HOW TO COMPLETE THIS TASK. Reproduce the listing below word for word, omitting the pictures.

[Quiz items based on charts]
________________

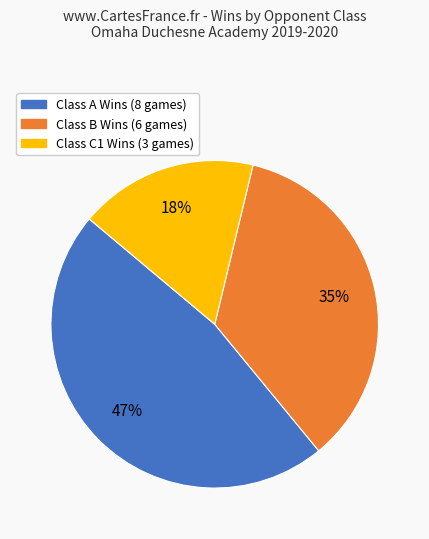

True or false: Class B accounts for 24% of the total.

False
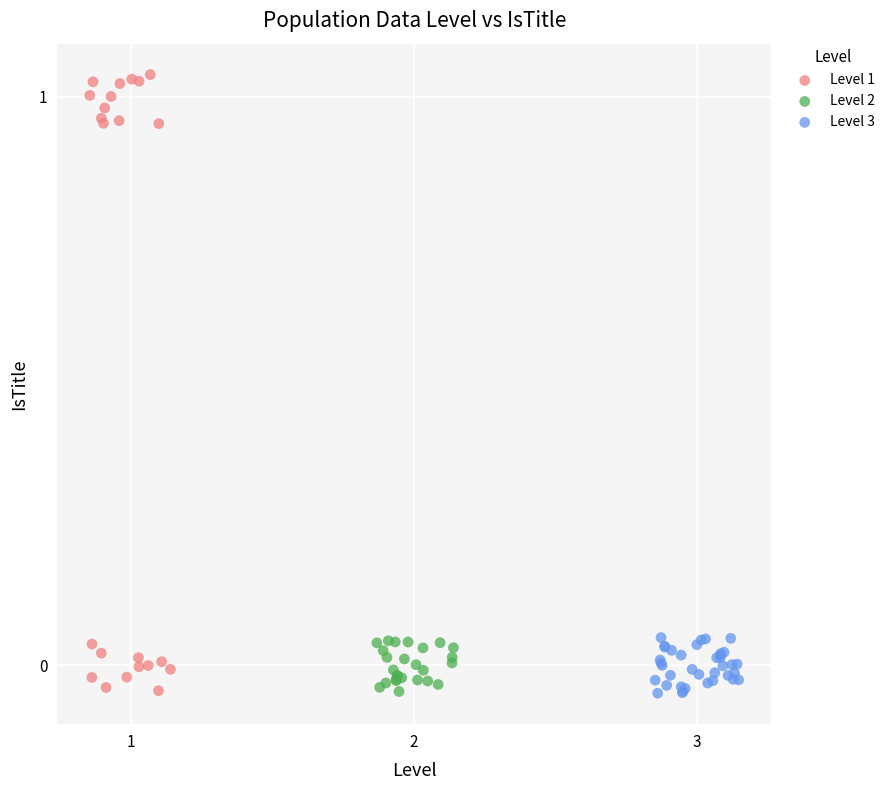

What are all the series names shown in the legend?

Level 1, Level 2, Level 3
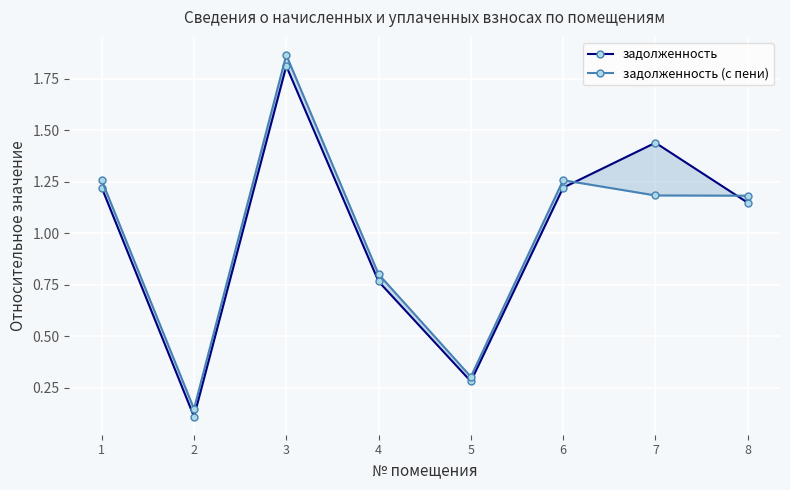

Which category has the lowest value in the задолженность series?

2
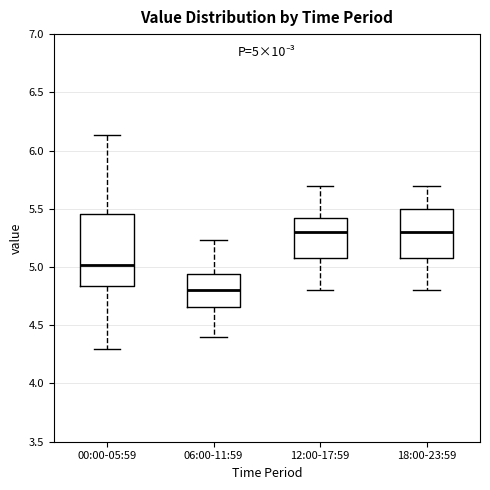

Which box is the tallest, from its lower edge to its upper edge?

00:00-05:59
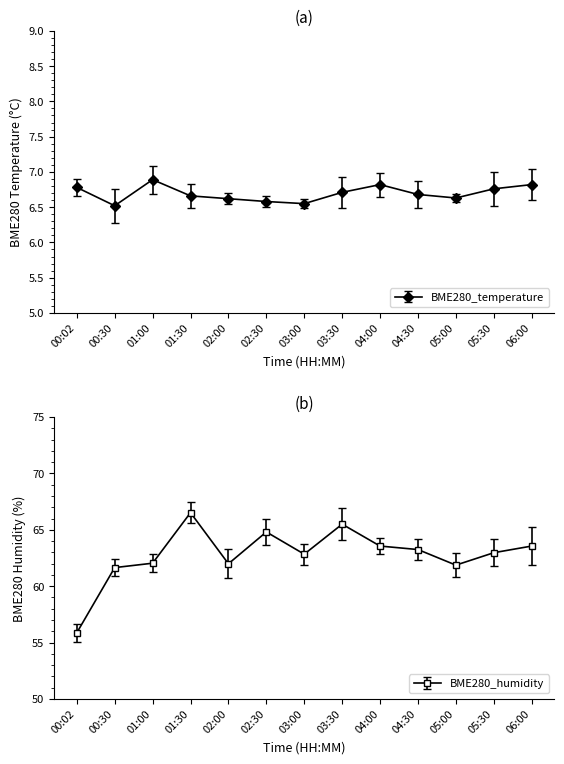

Which has a higher value, 01:30 or 03:30?

03:30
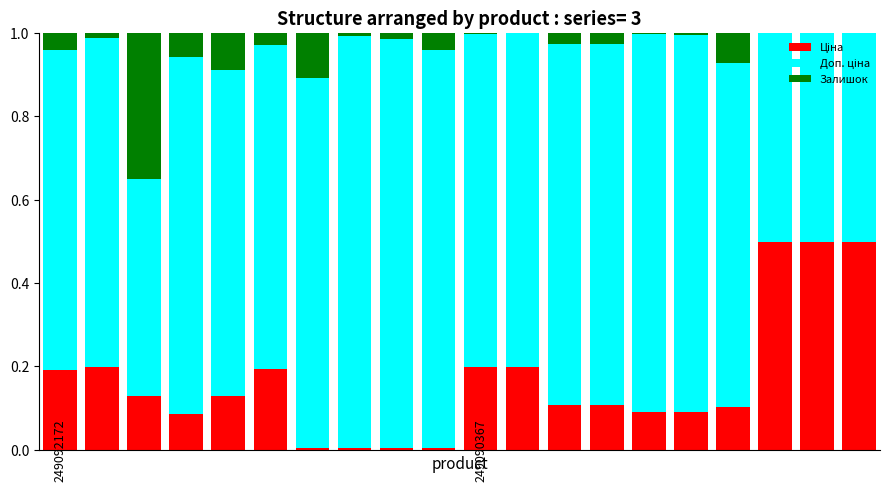

How many data points does each series have?

20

________________

WRITTEN REPLY.
True or false: Class B accounts for 24% of the total.

False

What are all the series names shown in the legend?

Level 1, Level 2, Level 3

Which category has the lowest value in the задолженность series?

2

Which box is the tallest, from its lower edge to its upper edge?

00:00-05:59

Which has a higher value, 01:30 or 03:30?

03:30

How many data points does each series have?

20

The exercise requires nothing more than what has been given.